How well do narratives help inform your perspective?

Disclaimer

AnalystConsensusTarget is a tool utilizing a Large Language Model (LLM) that ingests data on consensus price targets, forecasted revenue and earnings figures, as well as the transcripts of earnings calls to produce qualitative analysis. The narratives produced by AnalystConsensusTarget are general in nature and are based solely on analyst data and publicly-available material published by the respective companies. These scenarios are not indicative of the company's future performance and are exploratory in nature. Simply Wall St has no position in the company(s) mentioned. Simply Wall St may provide the securities issuer or related entities with website advertising services for a fee, on an arm's length basis.
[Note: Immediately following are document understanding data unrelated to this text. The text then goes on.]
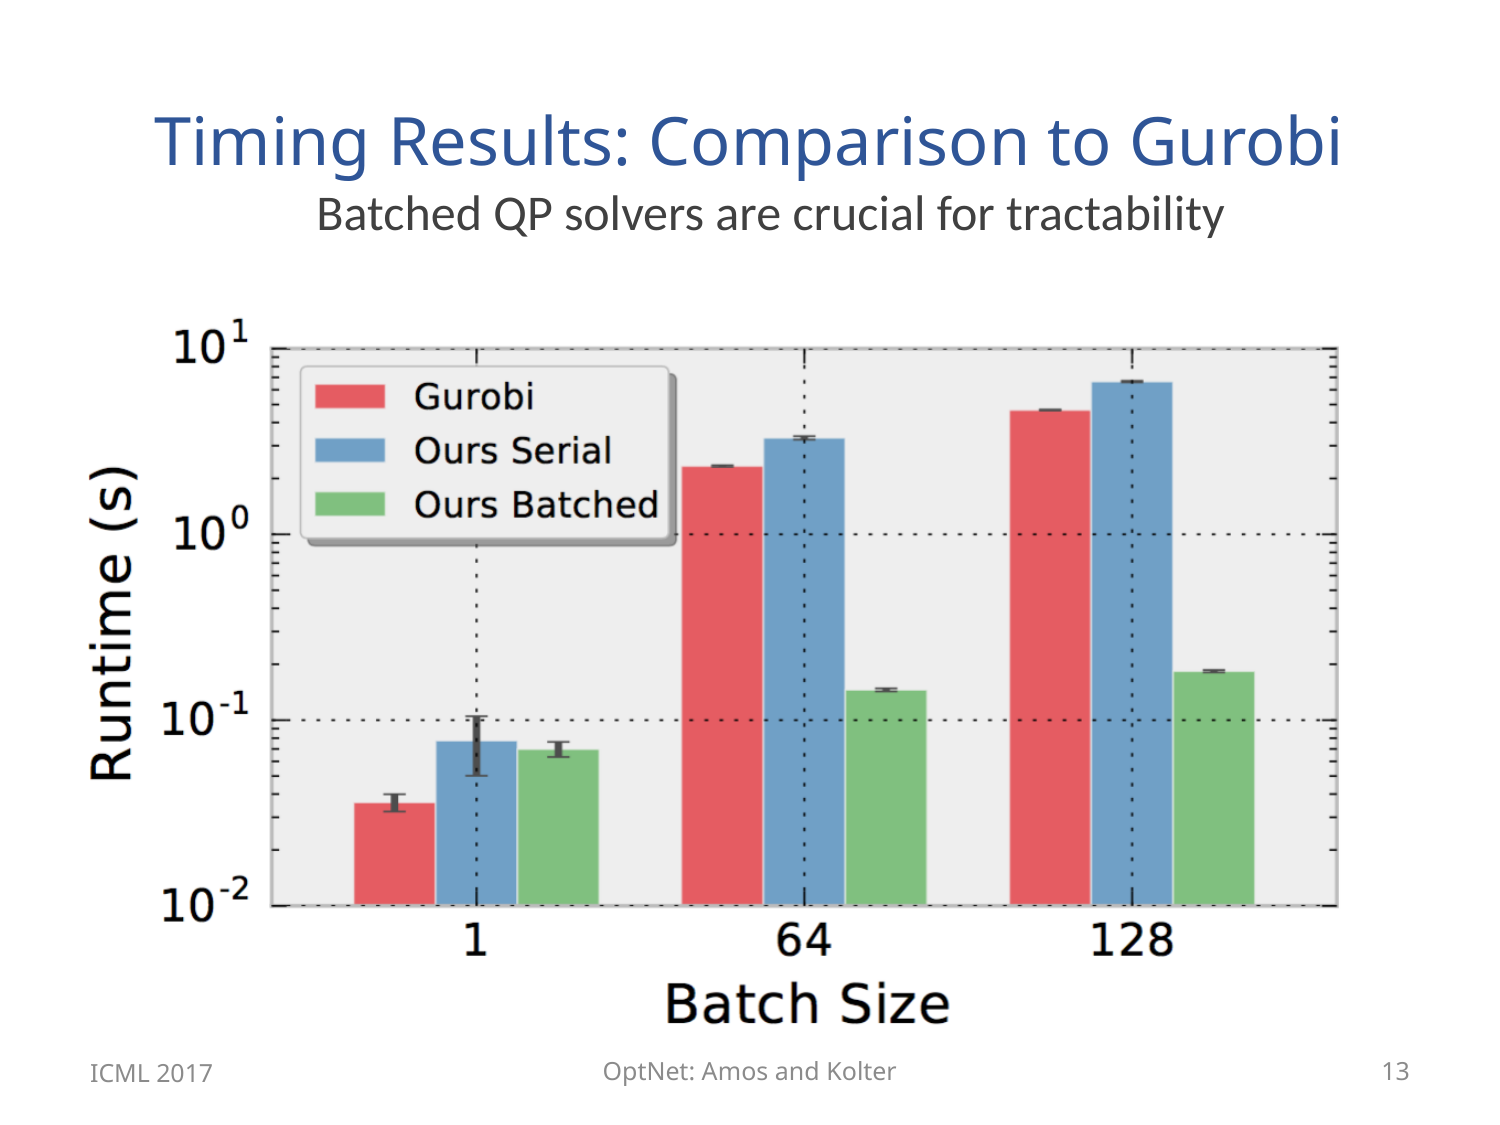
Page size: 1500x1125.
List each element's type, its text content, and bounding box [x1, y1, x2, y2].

picture [74, 308, 1350, 1043]
title Timing Results: Comparison to Gurobi [75, 45, 1425, 233]
footer OptNet: Amos and Kolter [512, 1051, 988, 1103]
slide_number ICML 2017 [75, 1051, 425, 1103]
slide_number 13 [1074, 1042, 1425, 1103]
text_box Batched QP solvers are crucial for tractability [301, 172, 1241, 248]
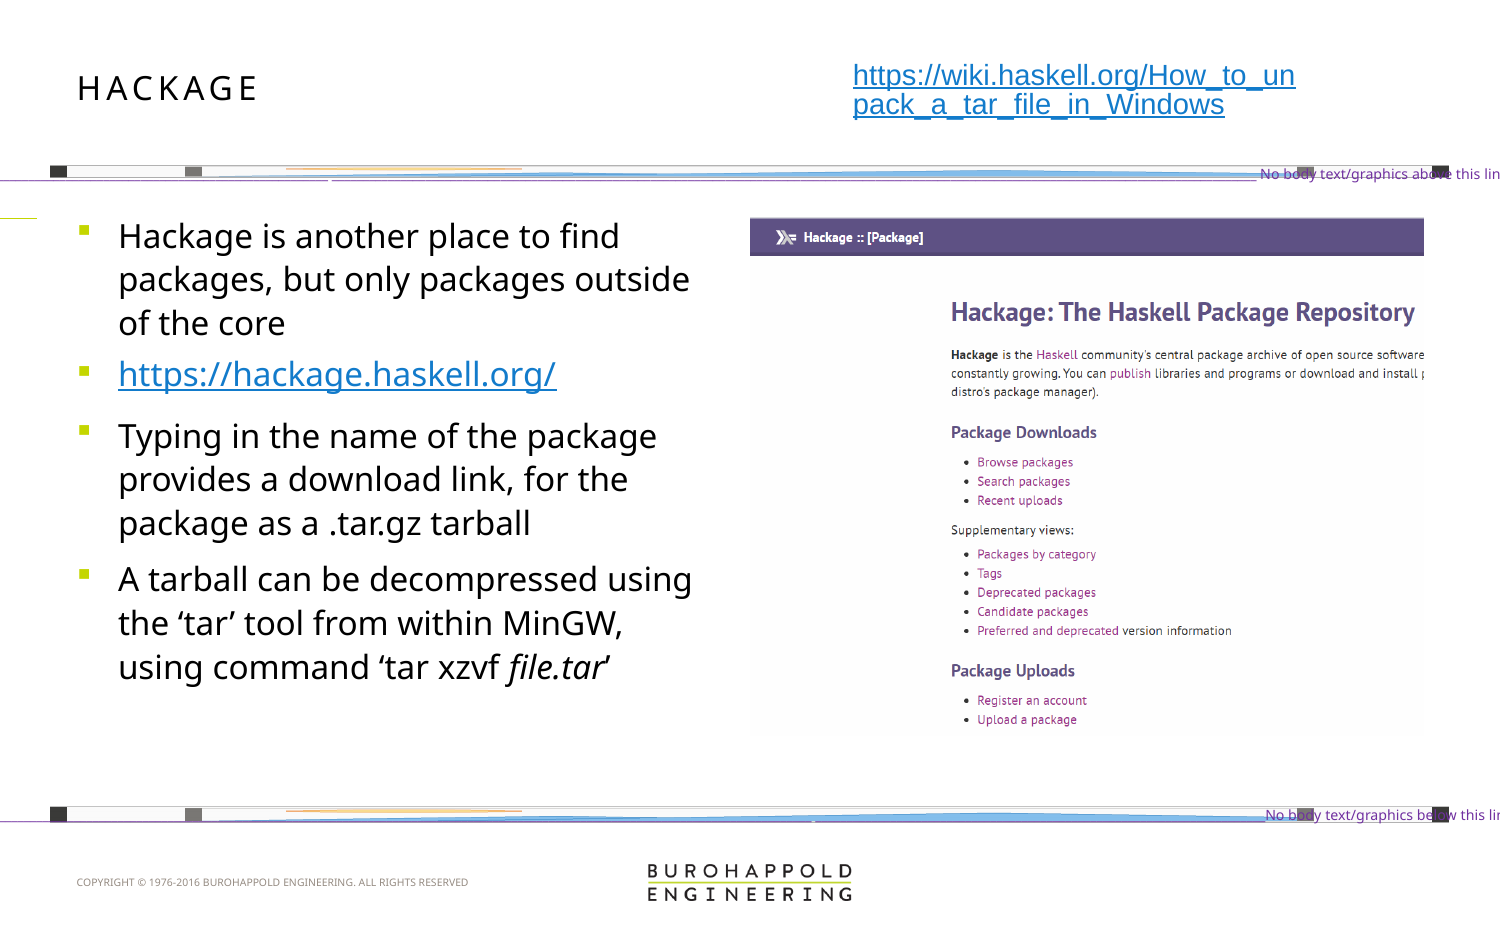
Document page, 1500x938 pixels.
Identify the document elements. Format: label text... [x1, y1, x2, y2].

picture [0, 806, 1500, 823]
picture [631, 848, 868, 917]
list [749, 217, 1425, 737]
picture [0, 164, 1500, 178]
text_box https://wiki.haskell.org/How_to_unpack_a_tar_file_in_Windows [838, 48, 1315, 134]
title Hackage [76, 67, 400, 108]
list Hackage is another place to find packages, but only packages outside of the core https://hackage.haskell.org/ Typing in the name of the package provides a download link, for the package as a .tar.gz tarball A tarball can be decompressed using the ‘tar’ tool from within MinGW, using command ‘tar xzvf file.tar’ [76, 210, 703, 805]
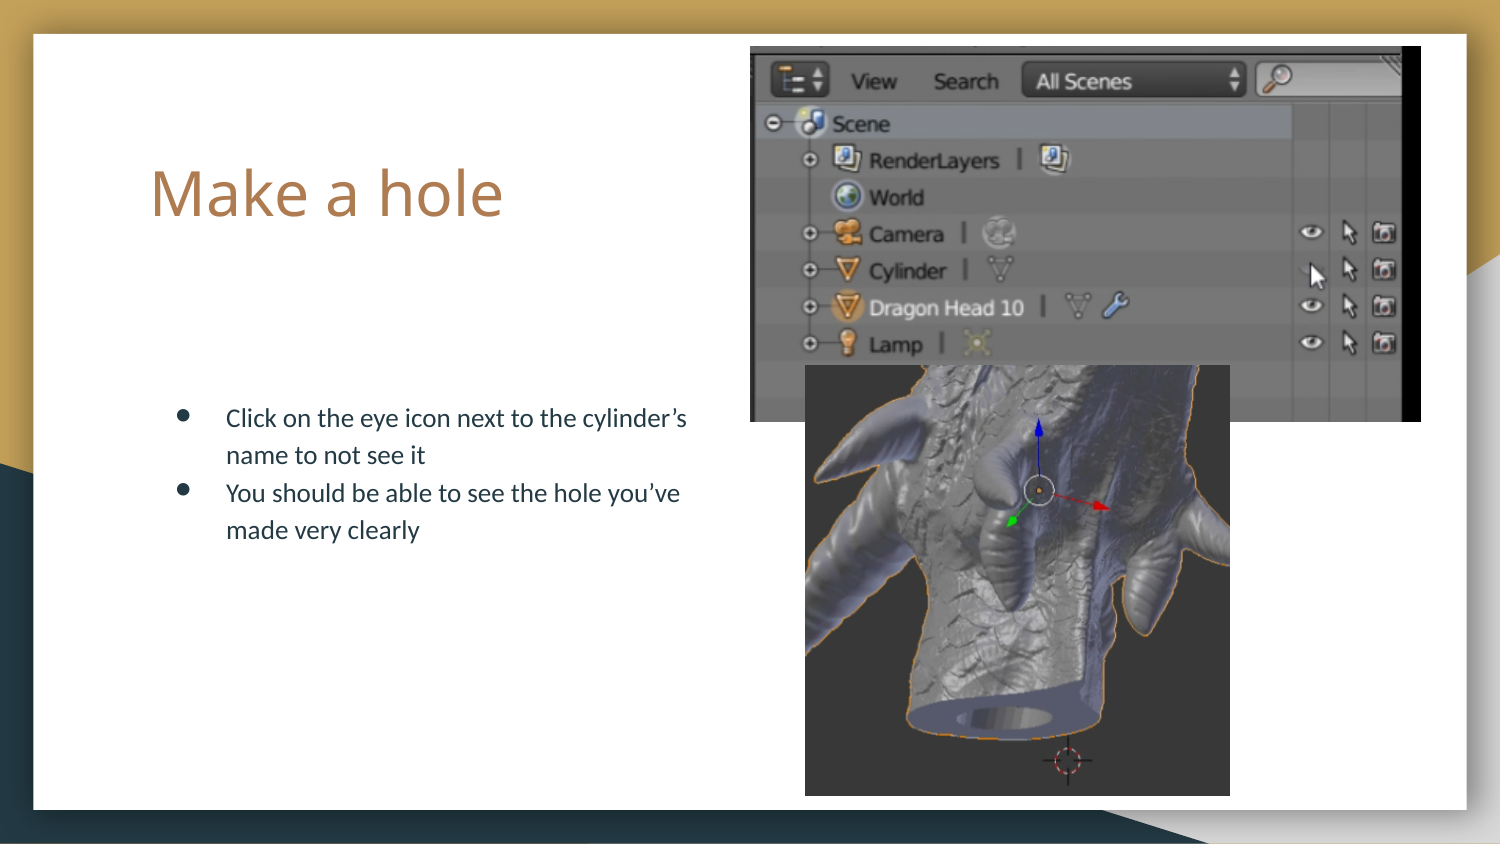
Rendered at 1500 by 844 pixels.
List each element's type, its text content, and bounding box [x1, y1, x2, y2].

list Click on the eye icon next to the cylinder’s name to not see it You should be able to see the hole you’ve made very clearly [136, 380, 745, 729]
title Make a hole [134, 138, 743, 366]
picture [749, 46, 1421, 796]
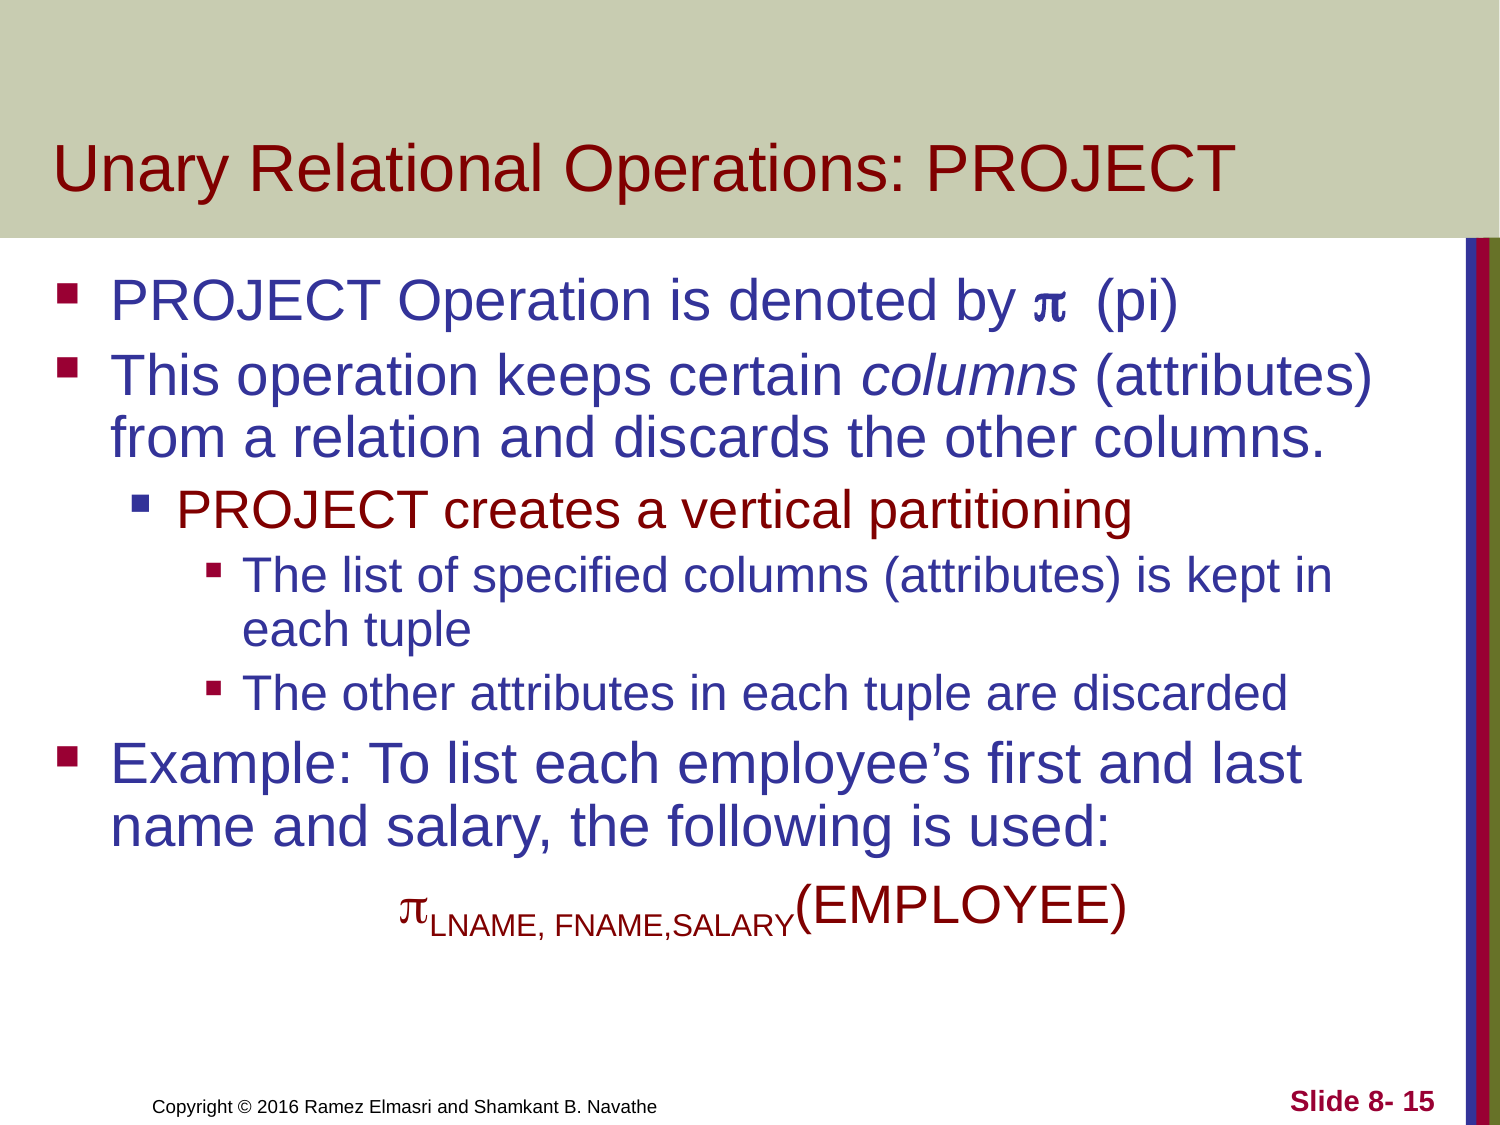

These relationships have no impact on the way we conduct our business, the content we host, or how our content is served to users. The price targets and estimates used are consensus data, and do not constitute a recommendation to buy or sell any stock, and they do not take account of your objectives, or your financial situation. Note that AnalystConsensusTarget's analysis may not factor in the latest price-sensitive company announcements or qualitative material.